:: Texto propuesto ::
Existe un paisaje cinematográfico grato y reconocible en la filmografía del prolífico productor y realizador Roger Corman (1926). El de los campos con fumarolas devastados por el paso del tiempo, escenarios yertos de vida, enclavados en zonas casi imaginarias, de difícil acceso y aún más difícil salida. Son territorios lóbregos que, como sus escasos moradores, parecen los supervivientes de otra esfera material o nivel de percepción, permaneciendo estancados, a la espera de un resorte que de término a sus tribulaciones. Seres más condenados a la extinción que a la redención. Dicho resorte suele adquirir la forma de un visitante extranjero que habrá de afrontar los tortuosos envites que le depara el destino; el suyo y el de los personajes que lo rodean.
:::
:: Fragmento de origen ::
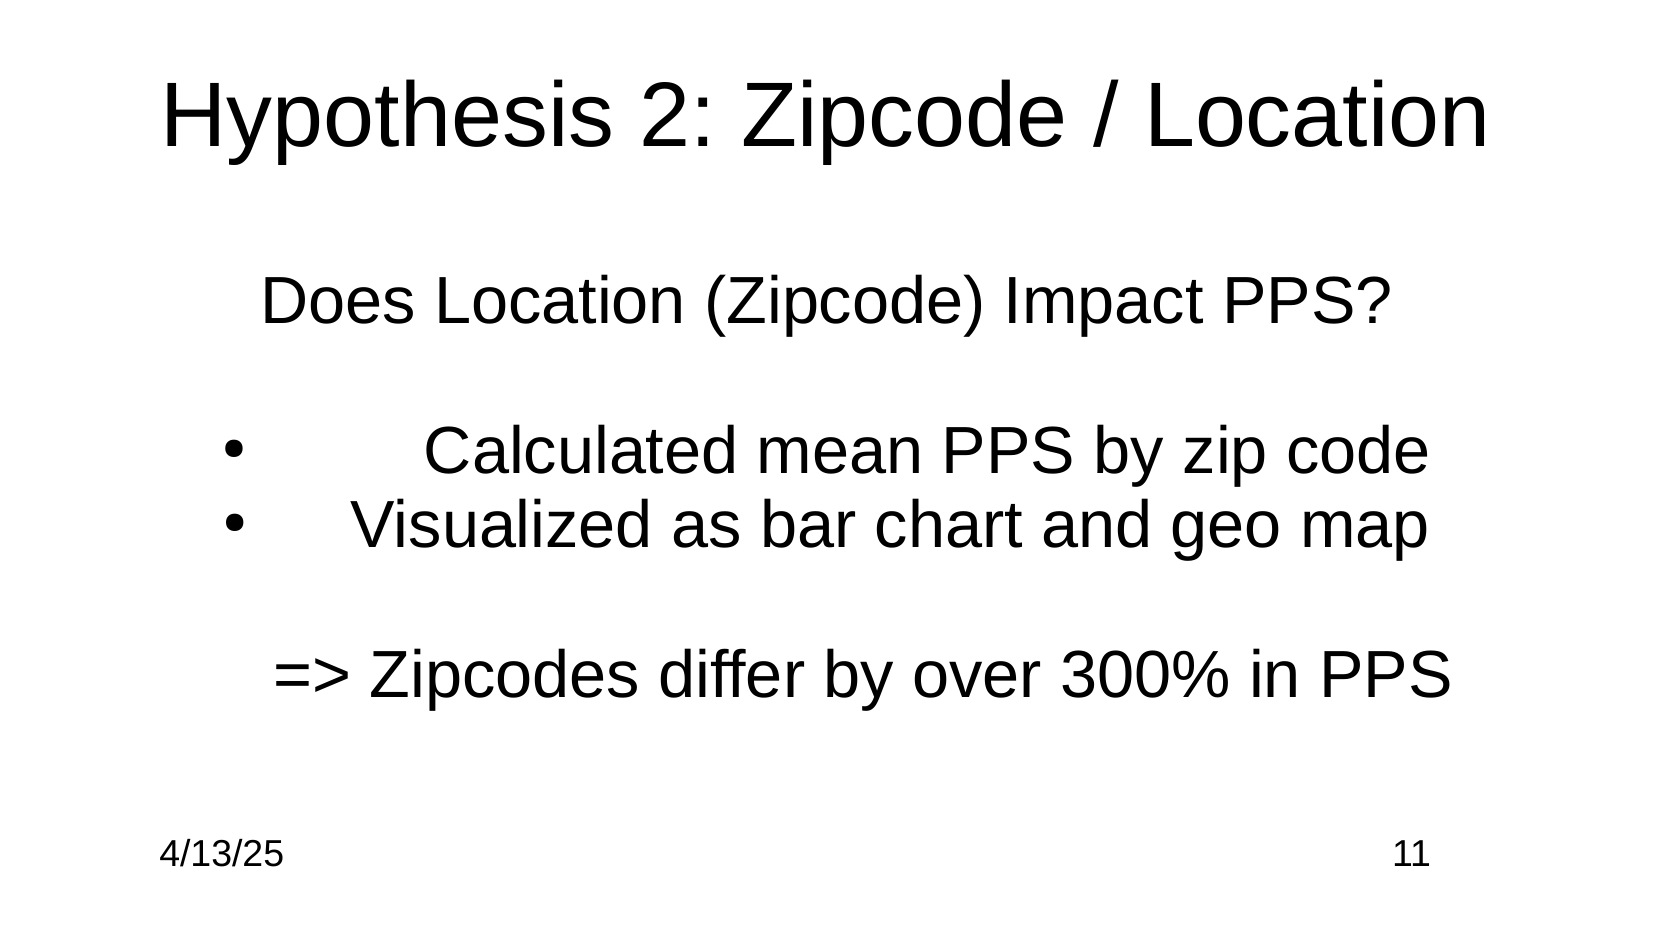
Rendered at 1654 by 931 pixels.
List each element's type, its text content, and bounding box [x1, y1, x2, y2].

title Hypothesis 2: Zipcode / Location [82, 37, 1571, 193]
subtitle Does Location (Zipcode) Impact PPS? Calculated mean PPS by zip code Visualized as bar chart and geo map => Zipcodes differ by over 300% in PPS [82, 217, 1571, 758]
:::
◆ **Consignas**:
**a.** Conteste, a partir del texto sobre el cine de Roger Corman:
(i) ¿Qué año aparece entre paréntesis junto al nombre de Roger Corman?
(ii) ¿A qué están más condenados los seres, según el texto: a la extinción o a la redención?
(iii) ¿Qué forma suele adquirir el resorte que pone término a las tribulaciones?
**b.** Prosiga el texto sobre el cine de Roger Corman a partir de su última oración.

◆ **Respuestas del ejercicio**:
**a.**
(i) 1926.
(ii) A la extinción.
(iii) La de un visitante extranjero.

**b.**
En El péndulo de la muerte (The Pit and the Pendulum, AIP-MGM, 1961), continuación de la serie de seudo-adaptaciones de relatos de Edgar Allan Poe (1809-1849), iniciada con El hundimiento de la casa Usher (The Fall of the House of Usher, AIP-MGM, 1960), no hay para menos. Contamos con la entonada fotografía en formato ancho del provechoso Floyd Crosby (1899-1985), ganador del Oscar por Tabú (Tabu, A Story of the South Seas, F. W. Murnau, 1931); una buena banda sonora con pasajes expresionistas, de cierta raigambre española, debida al origen de los protagonistas, compuesta por Les Baxter (1922-1996), y unos créditos lisérgicos finales, donde figuran como en camafeos los rostros de cada uno de los intervinientes. El péndulo de la muerte se beneficia, además, de la colaboración en el guión del excelente escritor de ciencia ficción Richard Matheson (1926-2013), los decorados, espléndidos, de Daniel Haller (1926), y la edición del también director Anthony Carras (1920-2007). De nuevo Roger Corman recurre a la ya tradicional secuencia onírica en flashback con virados de color, aquí por partida doble, mostrando el progresivo deterioro en la relación de Nicolás Medina (Vincent Price) con su esposa Elizabeth (la simpar Barbara Steele), y la representación de un episodio traumático en la infancia de Nicolás.
Adentrándose en esa terra incognita de engañoso aspecto terrestre, a la que nos referíamos, en lo que es una buena escena de apertura, similar a la de la mansión Usher, asistimos a la llegada de Francis Barnard (John Kerr) a la aislada vivienda del citado Nicolás Medina, que vive junto a su joven hermana Catherine (Luana Anders), el criado Maximilian (Patrick Westwood) y la sirvienta María (Lynne Bernay). No más almas, visibles al menos, se dejan ver por la casa, esta vez, emplazada junto al mar, pero tan tenebrosa y atractiva como cualquiera de las del ciclo. De sugestiva estampa, se alza en lo alto de un acantilado tan estéril como las relaciones entre los propios protagonistas.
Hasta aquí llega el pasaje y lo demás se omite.